A mild inflammatory reaction is normal, characterized by infiltration of resident macrophages and activation of fibroblasts leading to collagen production that anchors the gel to the tissue. These events usually resolve within a few days. However, with the exponential increase in the use of fillers, it has been shown that HA compounds can trigger acute local hypersensitivity reactions early and late, with the overall incidence rate being 0.8%. More recently, the incidence of late-onset nodules using fillers with VYcross technology has been reported, ranging from 0.5% to 4.25%. Rohrich et al. (2007)3 proposed the most relevant classifications of these hypersensitivity reactions, suggesting that complications should be named as early, late, and delayed (less than 14 days, 14 days to one year, and more than one year, respectively). However, this classification encompasses all types of adverse effects and fillers, and with time, the need for new algorithms emerged. Mikkilineni et al. (2020)4 proposed a new classification scheme that correlates the timing of the inflammatory process for hyaluronic acid only. During the inflammatory process, neutrophils and monocytes are predominant during the first week. Then, between the first and fourth week, the inflammatory response is mild, and the monocytes differentiate into macrophages that activate and interact with T lymphocytes, most of them CD4+ and, to a lesser extent, CD8+ and B lymphocytes, followed by macrophages that engulf particles of the injected material. Subsequently, macrophage-dependent fibroblast infiltration leads to chronic perpetuation and collagen deposition. Thus, adverse hypersensitivity events can be early (up to one week), intermediate (one week to one month), and late (one month to years).9,10 Determining the exact cause of the pathophysiology of the SARS-COV-2 virus with the hypersensitivity process requires further investigation. Several hypotheses collectively determine a broad combination of immunoregulatory properties of HA associated with susceptible host genetic background.
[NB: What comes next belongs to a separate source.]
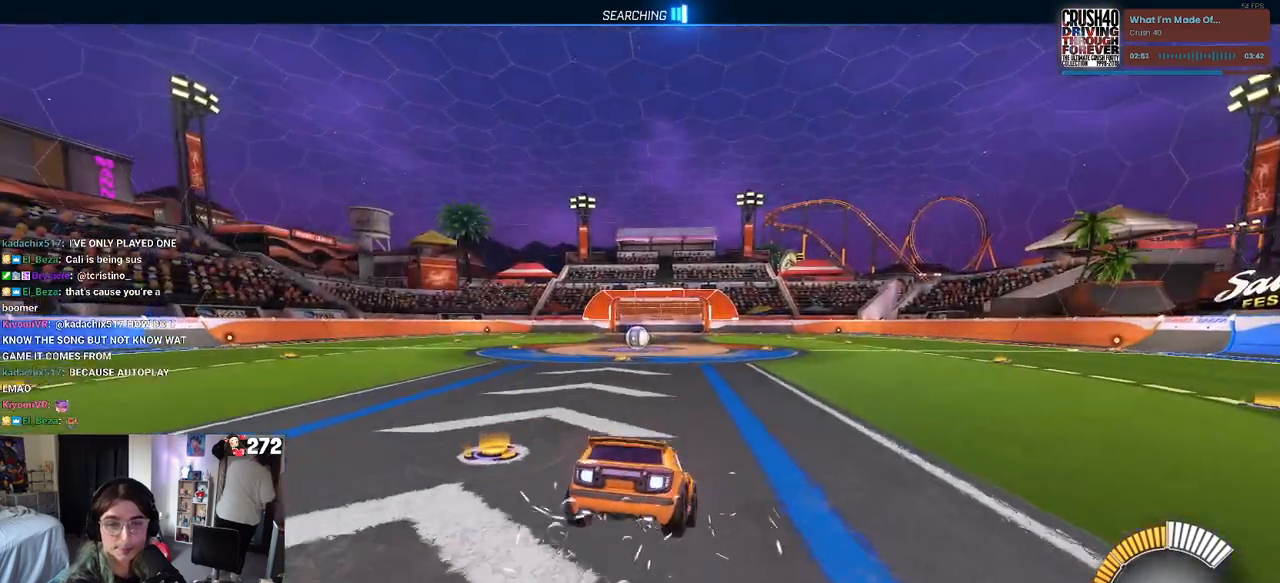
{"buttons": ["SQUARE", "R1"], "left_stick": "left", "right_stick": "center", "events": [[200, "left_stick", "center"], [417, "left_stick", "left"]]}
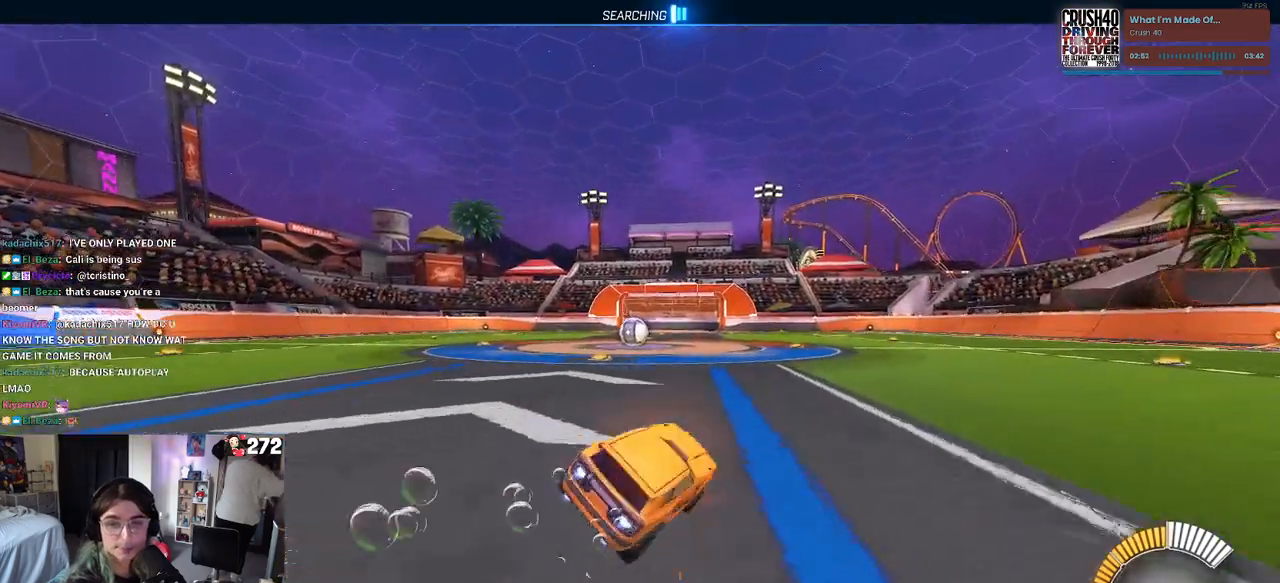
{"buttons": ["SQUARE", "R1"], "left_stick": "left", "right_stick": "center", "events": [[183, "CROSS", "down"], [283, "CROSS", "up"]]}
Other factors, such as depolymerization of high molecular weight fragments to low molecular weight fragments by enzymatic degradation, cause biological effects that induce immune activation in a local microenvironment depending on host genetics in the case.10
With the increasing use of filler treatments, the incidence of hypersensitivity reactions will consequently increase as well. Recognizing, classifying, and treating hypersensitivity reactions is fundamental, requiring the physician to have an accurate pathophysiological and biochemical understanding of this procedure. Thus, he can identify the patient's predisposition to hypersensitivity reactions by recording the clinical history, preventing and promoting the best prognosis. Improving the infiltration technique and early recognition of complications, as well as mastering the management, are essential for all who perform the procedure, thus reducing the deleterious consequences for the patient.
Frederico França Rezende
ORCID: 0009-0001-7882-825X
Statistical analysis; Study design and planning; Preparation and writing of the manuscript; Collecting, analyzing, and interpreting data; Effective participation in research orientation; Intellectual participation in propaedeutic and/or therapeutic conduct of studied cases; Critical literature review; Critical review of the manuscript.
Isadora Vilaça Carvalho
ORCID: 0009-0007-3056-1211
Approval of the final version of the manuscript; Study design and planning; Preparation and writing of the manuscript; Collecting, analyzing, and interpreting data; Effective participation in research orientation; Critical literature review; Critical review of the manuscript.
Luisa Murakami de Assis
ORCID: 0009-0004-1397-5867
Author's contribution: Approval of the final version of the manuscript; Study design and planning; Preparation and writing of the manuscript; Collecting, analyzing, and interpreting data; Effective participation in research orientation; Critical literature review; Critical review of the manuscript.
Raquel Keller
ORCID: 0009-0003-0808-1896
Statistical analysis; Approval of the final version of the manuscript; Study design and planning; Preparation and writing of the manuscript; Collecting, analyzing, and interpreting data; Effective participation in research orientation; Intellectual participation in propaedeutic and/or therapeutic conduct of studied cases; Critical literature review; Critical review of the manuscript.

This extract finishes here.